Diastolic murmurs are heard between the second heart sound of one cardiac cycle and the first heart sound of the next. All diastolic murmurs are pathologic; thus, auscultation of such a murmur should always be investigated. The common diastolic murmurs in adults include those found with aortic valvular regurgitation and mitral or tricuspid stenosis, along with that heard with an atrial myxoma. As detailed above, the diastolic murmur heard during the preoperative exam, in addition to the history of a pericardial effusion, led the providers to a heightened level of concern about the cardiovascular stability of the patient about to undergo kidney transplantation. We chose not to obtain a TTE preoperatively in order to minimize the ischemic time of the donor kidney. Had the TEE probe not been inserted, the patient may have suffered considerable morbidity and perhaps mortality given the severity of the undiagnosed aortic dissection [3].

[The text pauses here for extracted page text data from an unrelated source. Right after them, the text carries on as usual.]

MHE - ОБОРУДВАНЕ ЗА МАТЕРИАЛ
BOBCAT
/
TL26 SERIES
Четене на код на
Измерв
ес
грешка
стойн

Aortic dissection is defined as a separation of the layers of the aortic wall extending proximally and distally. In 90% of patients, the separation results from an intimal tear. Dissections are classified by the location of the tear and the degree of aortic. The intimal tear usually occurs in the ascending aorta near the sinotubular junction (60–70%, Stanford A) or in the descending aorta just distal to the left subclavian at the site of the ligamentum arteriosum (16–30%, Stanford B) [3, 4]. Differentiation between type A and B dissections is important, because type A dissections have a lower mortality with surgical versus medical therapy, while type B dissections have equivalent outcomes following surgical or medical management [5]. Untreated acute type A dissections have a two-day mortality of up to 50% and a three-month mortality approaching 90%, thus requiring urgent or emergent surgical therapy [3]. Death following dissection most commonly results from rupture of the false lumen into the pleural or pericardial space. Interruption of vital organ perfusion also contributes to morbidity and mortality [4].

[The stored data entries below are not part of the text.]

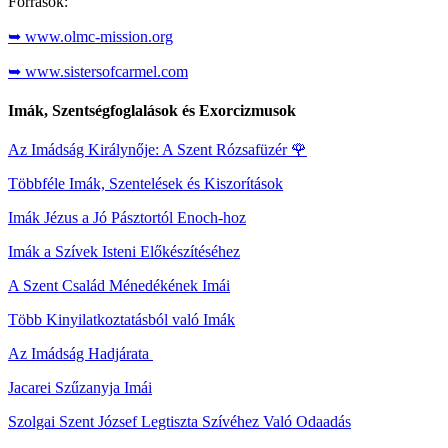
Források:
➥ www.olmc-mission.org
➥ www.sistersofcarmel.com
Imák, Szentségfoglalások és Exorcizmusok
Az Imádság Királynője: A Szent Rózsafüzér
🌹
Többféle Imák, Szentelések és Kiszorítások
Imák Jézus a Jó Pásztortól Enoch-hoz
Imák a Szívek Isteni Előkészítéséhez
A Szent Család Ménedékének Imái
Több Kinyilatkoztatásból való Imák
Az Imádság Hadjárata
Jacarei Szűzanyja Imái
Szolgai Szent József Legtiszta Szívéhez Való Odaadás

Risk factors for aortic dissection include hypertension, age greater than sixty, male gender, bicuspid aortic valve, and connective tissue diseases, most of which are present and accelerated in patients with ESRD [3]. TEE allows rapid intraoperative diagnostic confirmation of the presence or absence of a dissection, as well as giving real-time information about ventricular function/filling and valvular pathology. Although computed tomography and magnetic resonance imaging continue to improve which proved vital in this situation, TEE has the advantage of portable, rapid bedside assessment of the critically ill perioperative patient. Echocardiographic visualization of aortic dissections has a sensitivity of 97–99% and a specificity of 70–100% [6, 7].

3. Conclusion

While the availability of TEE is becoming more widespread and its utility in noncardiac surgery continues to gain support, it should not supplant the application of diagnostic reasoning after vital information has been gathered in the history and physical exam [8]. In this case, TEE allowed for a rapid, reliable bedside assessment of a previously undiagnosed critical condition in a renal transplant patient. Unfortunately, the patient was exposed to unnecessary risk. A new diastolic murmur should have been evaluated with TTE prior to proceeding with this case. This would have led to proceeding with an urgent aortic arch repair and the organ would have been diverted to another patient and possibly diminished the ischemic time for the renal allograft. As the initial preoperative evaluation is often remote from presentation for transplant, this case highlights the ongoing need for thorough preoperative work-up of patients with ESRD and the constant vigilance needed in taking care of patients who are at high risk for other comorbidities.

Disclosure

There were no financial incentives, real or potential, for any of the authors.